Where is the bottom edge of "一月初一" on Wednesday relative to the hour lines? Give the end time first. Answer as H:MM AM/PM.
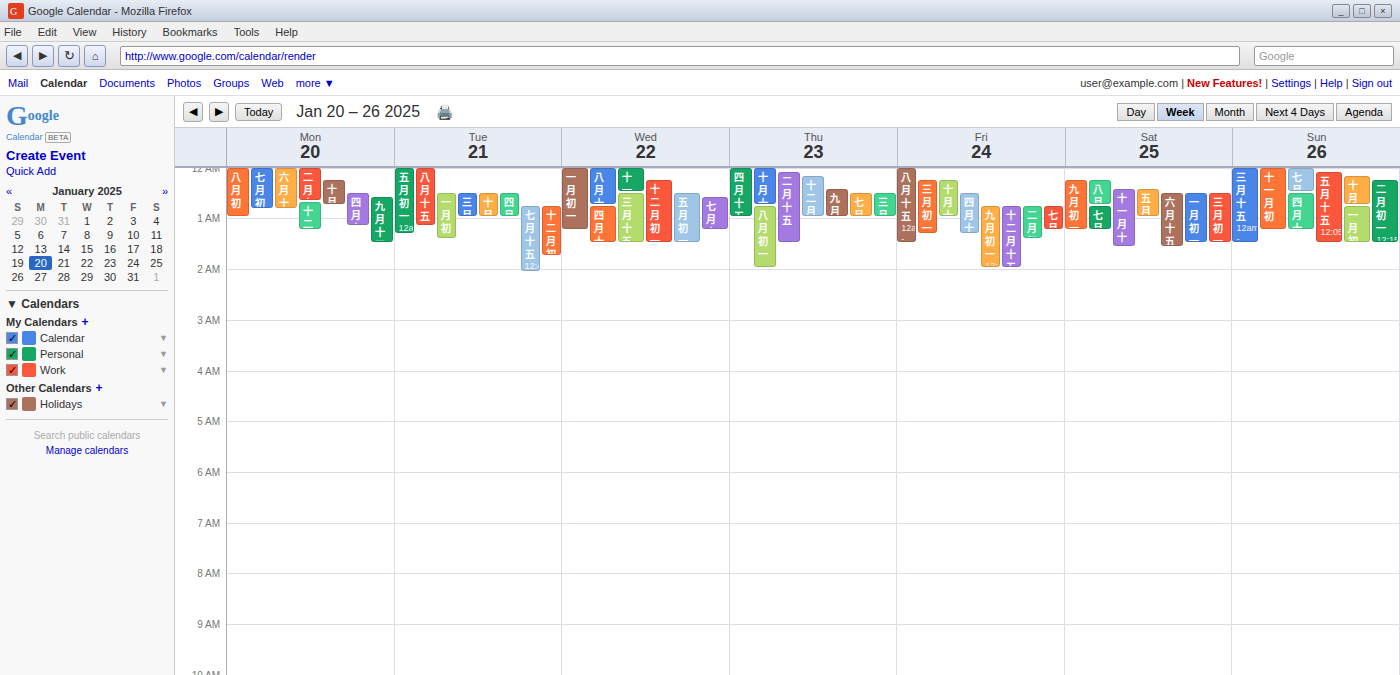
1:15 AM -- neither: a quarter of the way from the 1 AM line to the 2 AM line.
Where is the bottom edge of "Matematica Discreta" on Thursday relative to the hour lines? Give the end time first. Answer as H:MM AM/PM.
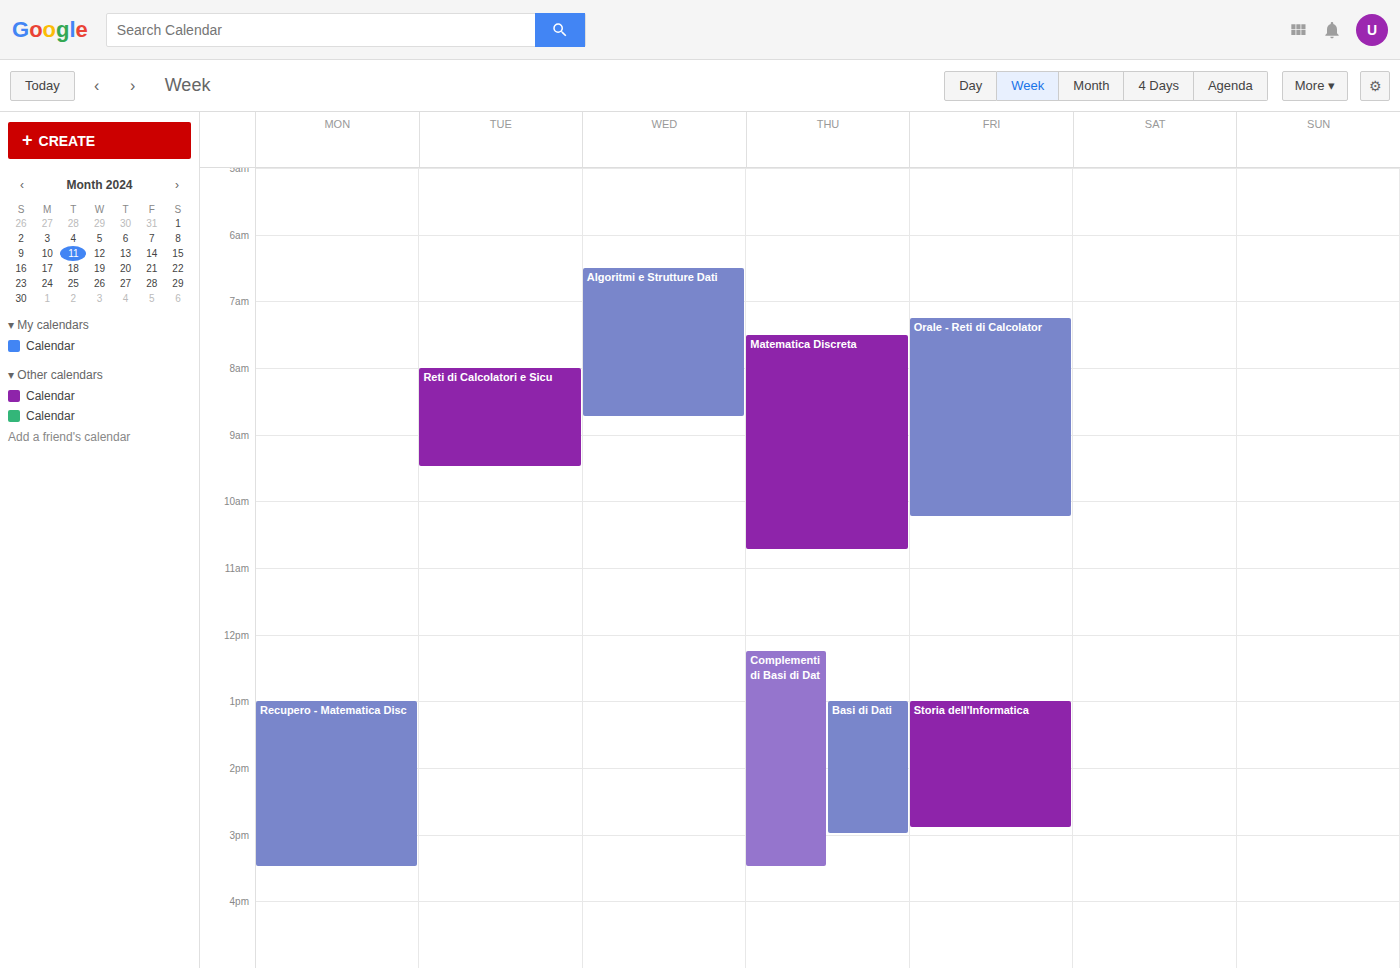
10:45 AM -- neither: three quarters of the way from the 10 AM line to the 11 AM line.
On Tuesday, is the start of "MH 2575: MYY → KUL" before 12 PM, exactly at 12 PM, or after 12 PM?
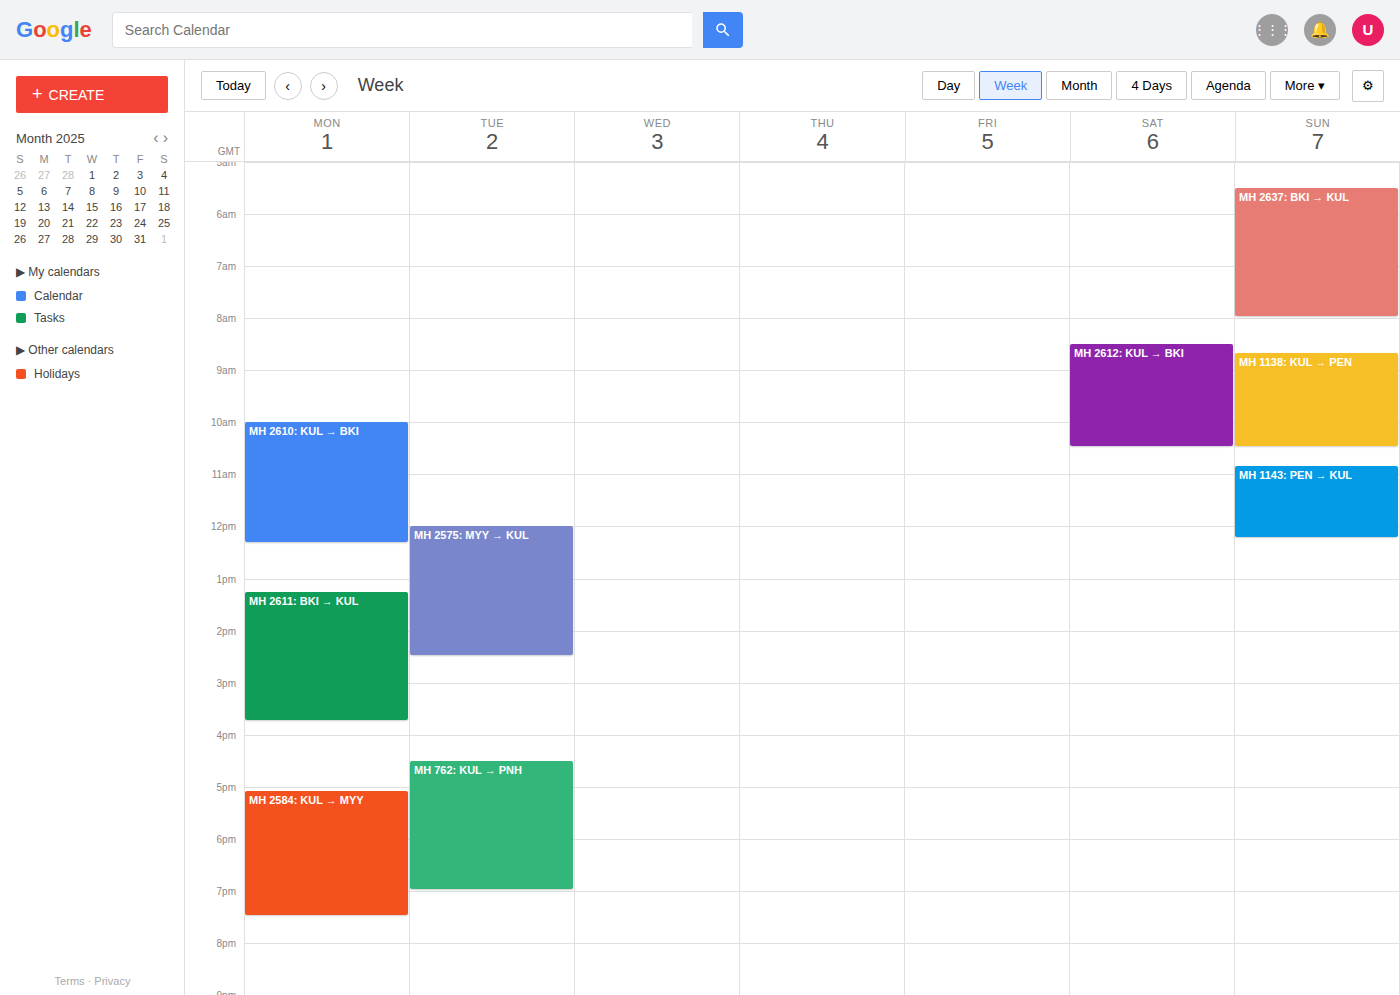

● ● ● ● ● ● ●

▶ **Instructions to follow**
Print all of the data above verbatim, omitting the pictures.

▶ **Response**
Where is the bottom edge of "一月初一" on Wednesday relative to the hour lines? Give the end time first. Answer as H:MM AM/PM.
1:15 AM -- neither: a quarter of the way from the 1 AM line to the 2 AM line.
Where is the bottom edge of "Matematica Discreta" on Thursday relative to the hour lines? Give the end time first. Answer as H:MM AM/PM.
10:45 AM -- neither: three quarters of the way from the 10 AM line to the 11 AM line.
On Tuesday, is the start of "MH 2575: MYY → KUL" before 12 PM, exactly at 12 PM, or after 12 PM?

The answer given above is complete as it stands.